STRUCTURE OF THE CATALYTIC CORE OF THE FAMILY F-XYLANASE FROM PSEUDOMONAS-FLUORESCENS AND IDENTIFICATION OF THE XYLOPENTAOSE-BINDING SITES

Background: Sequence alignment suggests that xylanases evolved from two ancestral proteins and therefore can be grouped into two families, designated F and G. Family F enzymes show no sequence similarity with any known structure and their architecture is unknown. Studies of an inactive enzyme-substrate complex will help to elucidate the structural basis of binding and catalysis in the family F xylanases. Results: We have therefore determined the crystal structure of the catalytic domain of a family F enzyme, Pseudomonas fluorescens subsp. cellulosa xylanase A, at 2.5 Angstrom resolution and a crystallographic R-factor of 0.20. The structure was solved using an engineered catalytic core in which the nucleophilic glutamate was replaced by a cysteine.
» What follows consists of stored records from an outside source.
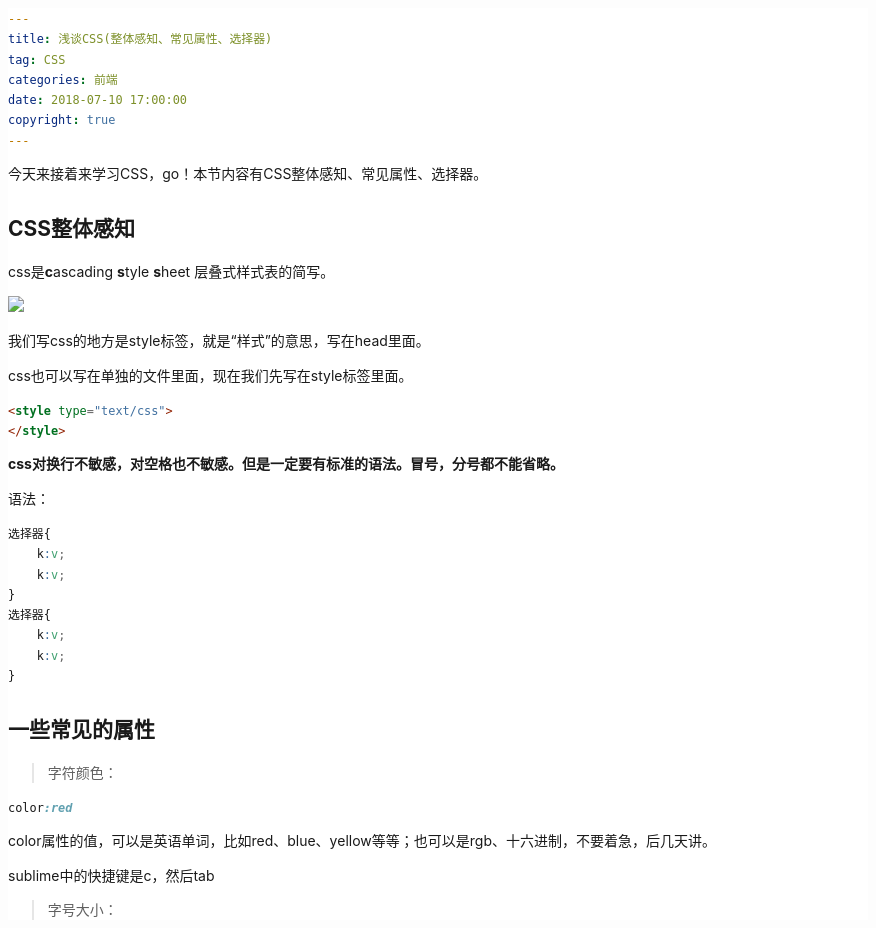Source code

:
 ```yaml
---
title: 浅谈CSS(整体感知、常见属性、选择器)
tag: CSS
categories: 前端
date: 2018-07-10 17:00:00
copyright: true
---
```


今天来接着来学习CSS，go！本节内容有CSS整体感知、常见属性、选择器。



## CSS整体感知

css是**c**ascading **s**tyle **s**heet 层叠式样式表的简写。

![](/images/css1.png)

我们写css的地方是style标签，就是“样式”的意思，写在head里面。

css也可以写在单独的文件里面，现在我们先写在style标签里面。

```html
<style type="text/css">
</style>
```

**css对换行不敏感，对空格也不敏感。但是一定要有标准的语法。冒号，分号都不能省略。**

语法：

```css
选择器{
    k:v;
    k:v;
}
选择器{
    k:v;
    k:v;
}
```

## 一些常见的属性

> 字符颜色：

```css
color:red
```

color属性的值，可以是英语单词，比如red、blue、yellow等等；也可以是rgb、十六进制，不要着急，后几天讲。

sublime中的快捷键是c，然后tab

> 字号大小：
As expected, this yielded both high-quality mercurial derivatives and an inactive enzyme which enabled the preparation of the inactive enzyme-substrate complex in the crystal. We show that family F xylanases are eight-fold alpha/beta-barrels (TIM barrels) with two active-site glutamates, one of which is the nucleophile and the other the acid-base. Xylopentaose binds to five subsites A-E with the cleaved bond between subsites D and E. Ca2+ binding, remote from the active-site glutamates, stabilizes the structure and may be involved in the binding of extended substrates. Conclusions: The architecture of P. fluorescens subsp. cellulosa has been determined crystallographically to be a commonly occurring enzyme fold, the eight-fold alpha/beta-barrel. Xylopentaose binds across the carboxyterminal end of the alpha/beta-barrel in an active-site cleft which contains the two catalytic glutamates.